The resolution calls for the force to work with Haiti’s National Police to “counter gangs and improve security conditions” as well as secure key infrastructure such as ports, the airport and critical intersections. The force also would be allowed to “adopt urgent temporary measures on an exceptional basis” to prevent deaths and help secure the country.


Haitians are skeptical about a foreign armed force given a sexual abuse scandal and deadly cholera outbreak that followed the 2004 deployment of a U.N. stabilizing mission that lasted 13 years.

However, Haitians also acknowledge there are few other options that could help quell violence inflicted by gangs estimated to control up to 80% of Port-au-Prince.

Critics of the plan note that police in Kenya have been accused of killings and torture, and some wonder how an English-speaking force would interact with a population that speaks mostly Haitian Creole.


There have been at least three major foreign military interventions in Haiti since the early 1900s led by the U.S. and the U.N.

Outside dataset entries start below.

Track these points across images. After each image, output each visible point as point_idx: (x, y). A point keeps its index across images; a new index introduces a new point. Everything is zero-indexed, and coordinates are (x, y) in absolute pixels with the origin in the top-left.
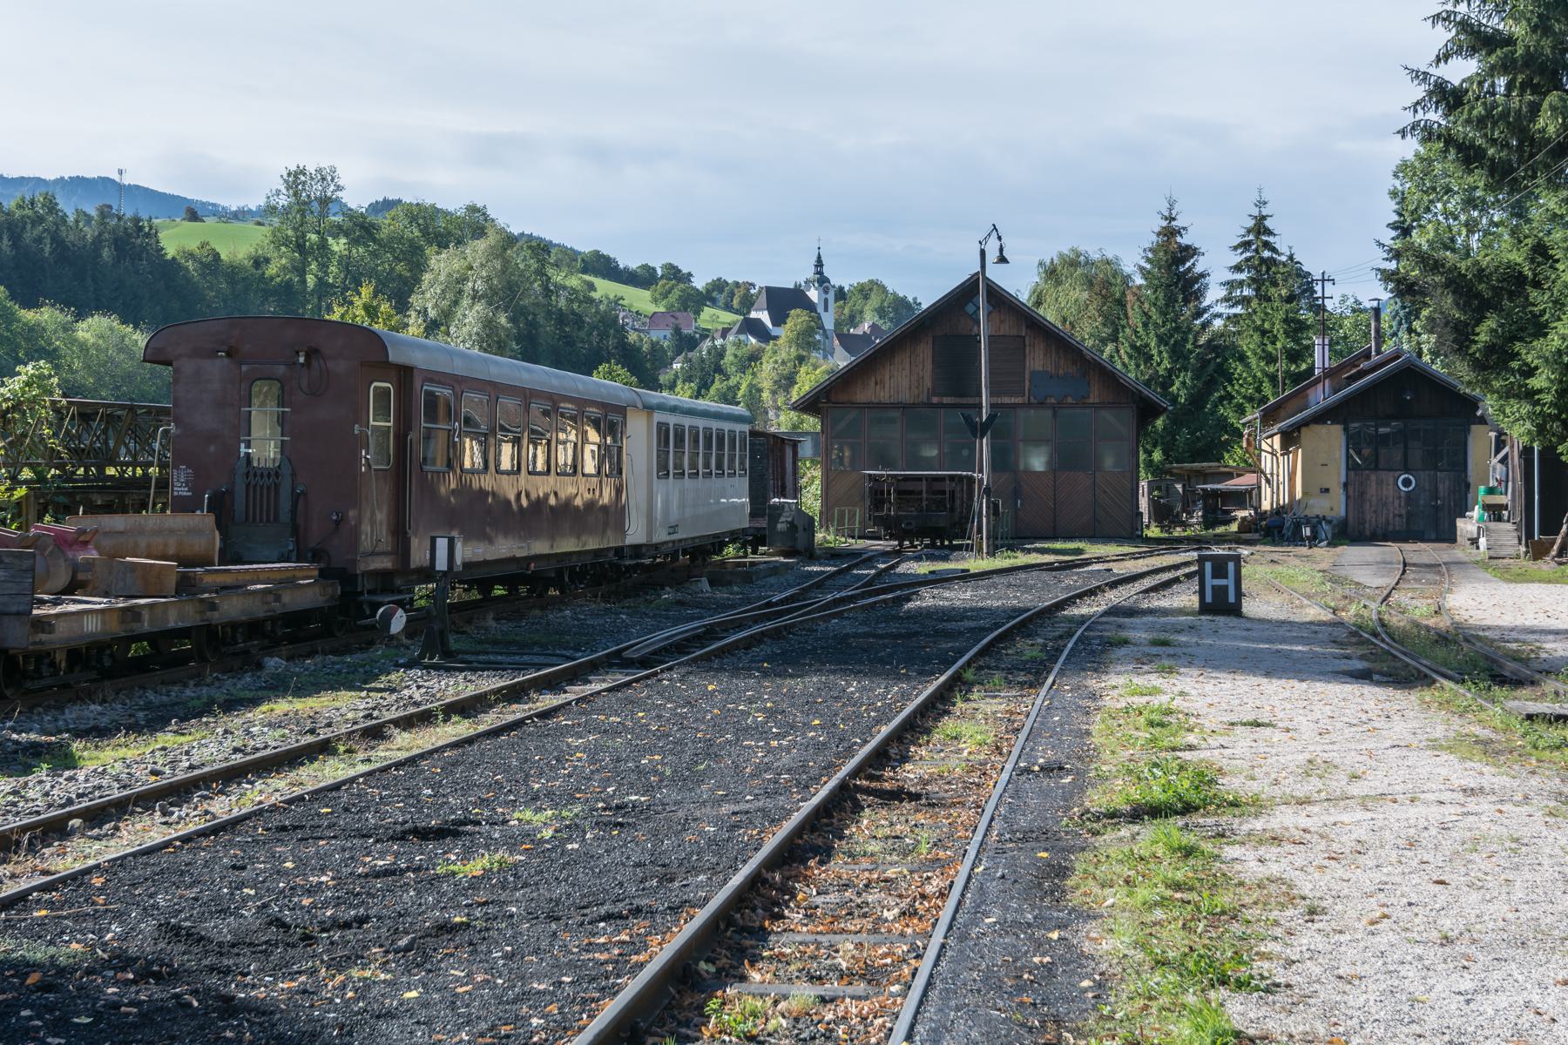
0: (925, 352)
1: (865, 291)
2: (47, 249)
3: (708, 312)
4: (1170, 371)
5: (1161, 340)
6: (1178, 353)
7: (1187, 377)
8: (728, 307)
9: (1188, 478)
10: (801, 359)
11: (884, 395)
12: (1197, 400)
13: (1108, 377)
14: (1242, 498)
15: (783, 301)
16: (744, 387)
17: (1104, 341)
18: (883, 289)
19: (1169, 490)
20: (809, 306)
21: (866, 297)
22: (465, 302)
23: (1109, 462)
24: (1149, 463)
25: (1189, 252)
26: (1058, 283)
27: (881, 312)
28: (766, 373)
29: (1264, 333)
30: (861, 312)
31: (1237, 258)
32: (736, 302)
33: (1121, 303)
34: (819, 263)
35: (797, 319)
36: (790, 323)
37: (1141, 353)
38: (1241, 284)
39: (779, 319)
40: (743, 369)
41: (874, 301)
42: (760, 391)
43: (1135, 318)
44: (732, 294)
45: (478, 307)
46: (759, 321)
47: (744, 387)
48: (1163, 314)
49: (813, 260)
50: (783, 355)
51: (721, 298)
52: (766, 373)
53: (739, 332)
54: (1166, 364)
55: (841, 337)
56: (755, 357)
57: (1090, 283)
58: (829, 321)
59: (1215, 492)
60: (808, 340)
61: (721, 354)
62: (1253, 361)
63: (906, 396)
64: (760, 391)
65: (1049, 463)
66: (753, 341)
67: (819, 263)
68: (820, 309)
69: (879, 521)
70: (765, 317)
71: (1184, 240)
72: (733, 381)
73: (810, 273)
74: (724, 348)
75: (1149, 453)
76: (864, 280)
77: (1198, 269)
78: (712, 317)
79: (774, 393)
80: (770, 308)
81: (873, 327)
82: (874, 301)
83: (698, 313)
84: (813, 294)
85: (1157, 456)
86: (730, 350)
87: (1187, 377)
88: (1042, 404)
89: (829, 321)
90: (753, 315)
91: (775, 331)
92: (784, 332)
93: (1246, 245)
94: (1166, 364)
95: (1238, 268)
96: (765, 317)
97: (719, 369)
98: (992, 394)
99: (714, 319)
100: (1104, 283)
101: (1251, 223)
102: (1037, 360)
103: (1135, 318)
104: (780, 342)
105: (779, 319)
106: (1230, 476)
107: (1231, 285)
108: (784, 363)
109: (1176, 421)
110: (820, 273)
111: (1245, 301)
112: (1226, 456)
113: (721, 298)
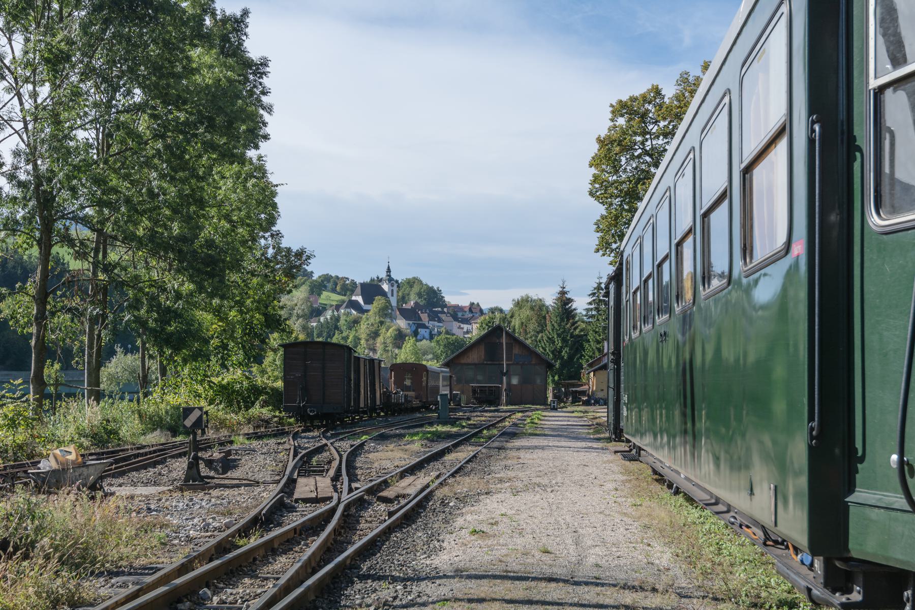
0: (482, 348)
1: (411, 283)
2: (19, 272)
3: (325, 294)
4: (561, 347)
5: (559, 335)
6: (564, 340)
7: (567, 349)
8: (334, 291)
9: (567, 386)
10: (382, 323)
11: (469, 361)
12: (571, 357)
13: (537, 355)
14: (583, 393)
15: (371, 290)
16: (351, 337)
17: (538, 333)
18: (420, 282)
19: (560, 390)
20: (384, 294)
21: (411, 287)
22: (294, 318)
23: (538, 381)
24: (553, 381)
25: (570, 301)
26: (520, 308)
27: (420, 295)
28: (363, 329)
29: (596, 332)
30: (408, 295)
31: (590, 299)
32: (338, 288)
33: (545, 318)
34: (389, 270)
35: (379, 302)
36: (375, 304)
37: (551, 340)
38: (591, 309)
39: (369, 300)
40: (350, 328)
41: (416, 289)
42: (359, 339)
43: (549, 328)
44: (336, 284)
45: (301, 320)
46: (357, 302)
47: (351, 337)
48: (560, 325)
49: (386, 269)
50: (372, 320)
51: (330, 285)
52: (363, 329)
53: (347, 307)
54: (560, 344)
55: (399, 309)
56: (356, 322)
57: (532, 308)
58: (394, 301)
59: (576, 391)
60: (385, 312)
61: (338, 319)
62: (592, 343)
63: (476, 361)
64: (359, 339)
65: (519, 381)
66: (354, 312)
67: (389, 270)
68: (389, 295)
69: (475, 398)
70: (360, 299)
71: (568, 296)
72: (345, 334)
73: (383, 275)
74: (339, 316)
75: (553, 377)
76: (410, 277)
77: (573, 307)
78: (328, 297)
79: (367, 340)
80: (363, 295)
81: (416, 303)
82: (416, 289)
83: (319, 295)
84: (385, 287)
85: (556, 378)
86: (343, 318)
87: (567, 349)
88: (517, 364)
89: (394, 301)
90: (354, 298)
91: (366, 307)
92: (373, 308)
93: (593, 294)
94: (560, 344)
95: (590, 303)
96: (360, 299)
97: (337, 328)
98: (507, 360)
99: (328, 298)
100: (538, 307)
101: (596, 285)
102: (516, 350)
103: (549, 328)
104: (370, 313)
105: (369, 300)
106: (582, 385)
107: (587, 310)
108: (372, 325)
109: (563, 365)
110: (389, 276)
111: (592, 316)
112: (751, 358)
113: (330, 285)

The last time a force was deployed to Haiti was in June 2004, when the U.N. approved a stabilization mission after former Haitian President Jean-Bertrand Aristide was overthrown in a rebellion initially organized by a street gang. The upheaval prompted the U.S., France, Canada and Chile to send troops that were soon replaced by the U.N. mission that ended in 2017.

The U.N. mission was marred by allegations that more than 100 U.N. peacekeepers had engaged in sexual misconduct, including sexual abuse of minors. Also, sewage runoff from a U.N. peacekeeper camp was blamed for a cholera epidemic in which nearly 10,000 people died.